WebAssembly / tool-conventions

Conventions supporting interoperatibility between tools working with WebAssembly.
Artistic License 2.0
297 stars 65 forks source link

Coredump: add local/stack value typing #199

Closed xtuc closed 1 year ago

xtuc commented 1 year ago

This change adds typing to local and stack values. Technically the type isn't strictly necessary as DWARF should indicate how to interpret the values.

However, using types allows us to represent the lack of value, because it has been optimized out and more complex values like reference types.

Closes https://github.com/WebAssembly/tool-conventions/issues/198

xtuc commented 1 year ago

What is codeoffset relative to?

the start of the code section, as specified by https://yurydelendik.github.io/webassembly-dwarf/#pc. I sometimes found it to be unreliable, I'm using the funcidx as codeoffset for my experiments.

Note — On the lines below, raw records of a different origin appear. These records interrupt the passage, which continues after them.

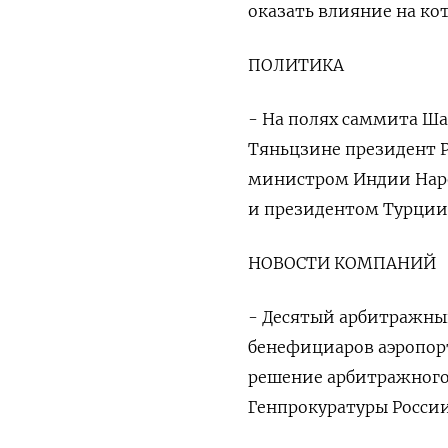
оказать влияние на ко
ПОЛИТИКА
- На полях саммита Ш
Тяньцзине президент 
министром Индии Нар
и президентом Турции
НОВОСТИ КОМПАНИЙ
- Десятый арбитражны
бенефициаров аэропор
решение арбитражного 
Генпрокуратуры России 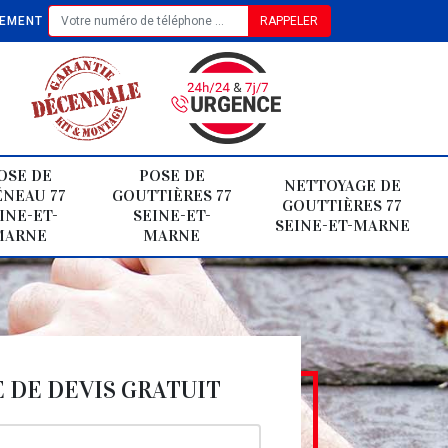
TEMENT
OSE DE
POSE DE
NETTOYAGE DE
NEAU 77
GOUTTIÈRES 77
GOUTTIÈRES 77
INE-ET-
SEINE-ET-
SEINE-ET-MARNE
MARNE
MARNE
DE DEVIS GRATUIT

Right now there's a reserved:u32 at the end of a frame but at least elsewhere in the binary encoding for wasm this is typically done with a prefix byte rather than a postfix byte

Yeah that's a good point. It's inconsistent and I'll fix it. Thanks

alexcrichton commented 1 year ago

FWIW I do think that the actual offset within the function is helpful since, as you've linked, it can be used to translate to a filename/line number in a backtrace. If you're unable to get codeoffset working, though, perhaps the funcidx could always be encoded and the offset within-the-function (either specified as relative to the function's start or relative to the code section start) could be an optional field to only get filled in if recoverable?

xtuc commented 1 year ago

@alexcrichton yes, that's actually a good idea; storing both the funcidx and the code offset relative to the function's start, which can be 0 if unknown.

It has the added benefit of allowing to degrade to a backtrace of func indices if you don't have the source module with debug infos, which is not possible with just code offsets.

dschuff commented 1 year ago

code offsets are pretty important for DWARF because DWARF usually needs to refer to instructions rather than functions per se (I actually can't think of any cases off the top of my head where DWARF needs to refer a function abstractly rather than a particular piece of a function, but I could very well be wrong about that). e.g. in backtraces, each location usually points at the exact call instruction rather than at the frame of each function generally.

If the intention is to have information general to the whole function or frame (and the exact path taken from one frame to the next isn't relevant) IMO a funcidx makes more sense.

dschuff commented 1 year ago

oops, I raced with @xtuc I guess the advantage of a code offset is that it's consistent with DWARF (which wants to pretend there's a unified address space and everything is just a pointer), and the advantage of a func + func offset is that you can degrade to having the funcoffset be 0 (in the former case you could also degrade to having a codeoffset pointing to the top of the function, but maybe the latter is easier).

alexcrichton commented 1 year ago

Oh sorry, so to clarify, I don't mind if it's funcidx, code-section offset, or function offset plus function index. I found it odd that it's specified as codeoffset but is being used as a funcidx right now. I don't personally have a horse in this race so don't have a preference.

xtuc commented 1 year ago

got it @alexcrichton.

I like the idea of having both funcidx and codeoffset (relative to the start of the function's code), for the reasons mentioned above.

xtuc commented 1 year ago

@dschuff please merge the change. I'm planning to follow up on funcidx and/or codeoffset in a future change.